Because the game acknowledges Porter as a racial minority, his role as a Big Daddy and his relationship to the Little Sisters cannot be viewed from a color blind perspective. After it is revealed that Porter is Subject Sigma, his relationship to the Little Sisters begins to resemble another entry in the complex artistic tradition of little white girls and their black guardians. I played the game protecting and saving all the Little Sisters. After realizing Porter was Subject Sigma, I could not shake the feeling that I had been participating in acting out a variation of Uncle Tom’s story. Each Little Sister was an “Eva” that needed protection and in return furthered their black protector’s path to redemption. Listening to the gleeful banter of the Little Sisters and entertaining them with inventive ways of killing splicers suddenly resembled a twisted Shirley Temple number:
Depending on how one played the game, Porter’s relationship with the Little Sisters could also allude to more explicitly violent imagery. The Big Daddy has always been portrayed as a brutish entity that can vacillate between simple minded devotion and sheer viciousness. By revealing Subject Sigma as a black man, Minerva’s Den’s recalls images of black people as savage beasts or threats to white virtue. The game joins in a long line of works that partake in the contradictory tropes of the black man as both a monstrous threat to white virtue as well as its protector (Gwen Sharp, “Race and the King Kong Motif”, The Society Pages: Sociological Images, 14 March 2008).

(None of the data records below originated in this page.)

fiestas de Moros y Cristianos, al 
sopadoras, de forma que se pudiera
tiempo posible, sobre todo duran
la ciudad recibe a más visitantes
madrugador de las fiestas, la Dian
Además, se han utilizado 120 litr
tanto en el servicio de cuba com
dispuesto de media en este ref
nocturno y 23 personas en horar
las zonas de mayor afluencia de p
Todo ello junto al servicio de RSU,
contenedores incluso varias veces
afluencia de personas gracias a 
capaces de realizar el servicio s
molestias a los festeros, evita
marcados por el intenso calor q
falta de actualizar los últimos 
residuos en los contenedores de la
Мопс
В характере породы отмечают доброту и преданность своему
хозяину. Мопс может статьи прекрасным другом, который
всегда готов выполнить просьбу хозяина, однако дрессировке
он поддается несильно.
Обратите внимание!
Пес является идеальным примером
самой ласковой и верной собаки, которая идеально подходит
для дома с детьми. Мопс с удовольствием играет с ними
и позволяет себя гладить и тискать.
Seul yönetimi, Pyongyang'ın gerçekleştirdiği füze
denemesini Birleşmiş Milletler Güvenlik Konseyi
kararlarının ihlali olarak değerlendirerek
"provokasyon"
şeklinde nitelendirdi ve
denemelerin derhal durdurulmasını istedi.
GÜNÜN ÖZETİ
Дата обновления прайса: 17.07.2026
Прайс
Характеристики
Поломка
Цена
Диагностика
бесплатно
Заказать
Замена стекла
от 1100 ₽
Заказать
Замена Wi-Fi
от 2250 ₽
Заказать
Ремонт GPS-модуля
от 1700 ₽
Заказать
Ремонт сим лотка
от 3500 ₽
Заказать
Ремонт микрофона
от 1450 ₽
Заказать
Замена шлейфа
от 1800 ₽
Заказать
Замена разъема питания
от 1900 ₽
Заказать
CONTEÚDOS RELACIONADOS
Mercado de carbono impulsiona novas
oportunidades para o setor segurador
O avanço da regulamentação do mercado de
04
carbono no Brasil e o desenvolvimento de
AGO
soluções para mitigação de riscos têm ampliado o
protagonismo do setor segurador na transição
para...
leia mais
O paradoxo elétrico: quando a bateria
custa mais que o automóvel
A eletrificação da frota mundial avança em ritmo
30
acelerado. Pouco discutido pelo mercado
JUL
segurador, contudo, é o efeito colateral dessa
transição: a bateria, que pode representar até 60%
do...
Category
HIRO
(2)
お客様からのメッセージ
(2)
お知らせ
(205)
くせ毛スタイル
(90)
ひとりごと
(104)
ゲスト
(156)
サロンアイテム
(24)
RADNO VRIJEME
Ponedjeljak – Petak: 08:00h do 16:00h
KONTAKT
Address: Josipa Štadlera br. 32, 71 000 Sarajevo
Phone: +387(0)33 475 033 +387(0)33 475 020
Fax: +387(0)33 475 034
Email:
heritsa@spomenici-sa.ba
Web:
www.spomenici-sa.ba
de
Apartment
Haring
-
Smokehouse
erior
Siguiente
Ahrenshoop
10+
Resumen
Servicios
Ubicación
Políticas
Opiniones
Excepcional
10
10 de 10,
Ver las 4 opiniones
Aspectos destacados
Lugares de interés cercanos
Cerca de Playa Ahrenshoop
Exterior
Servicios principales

Without making an issue of their race, Holloway and Porter would be weaker characters and BioShock 2 would be a less culturally relevant work. By explicitly acknowledging that Holloway and Porter are black, the game connects itself to larger historical realities and cultural traditions. Porter and Holloway aren’t the kinds of minority caricatures that Jim Sterling decried, but they avoid the subtle discrimination of enforced conformity that Robert Yang describes. BioShock 2 does not shy away from the complexity of race, but it does not sacrifice the depth of its characters on an oversimplified message.
Grace Holloway and Charles Porter have unique identities formed by their life experiences, including those that stem from being black in a majority white society. Some parts of their story, such as Holloway’s yearning for a family or Porter’s grief over his wife, apply across all demographics. Others, such as Holloway’s search for an anti-racist society and Porter’s enslavement, have specific connections to themes that run throughout African American history and the portrayal of black characters in U.S. culture. Ignoring Holloway and Porter’s race would have been just as damaging as making them shallow stereotypes; their distinctive experiences enrich Rapture’s universe and establish BioShock 2 as work of art that engages with the broader culture in which it exists.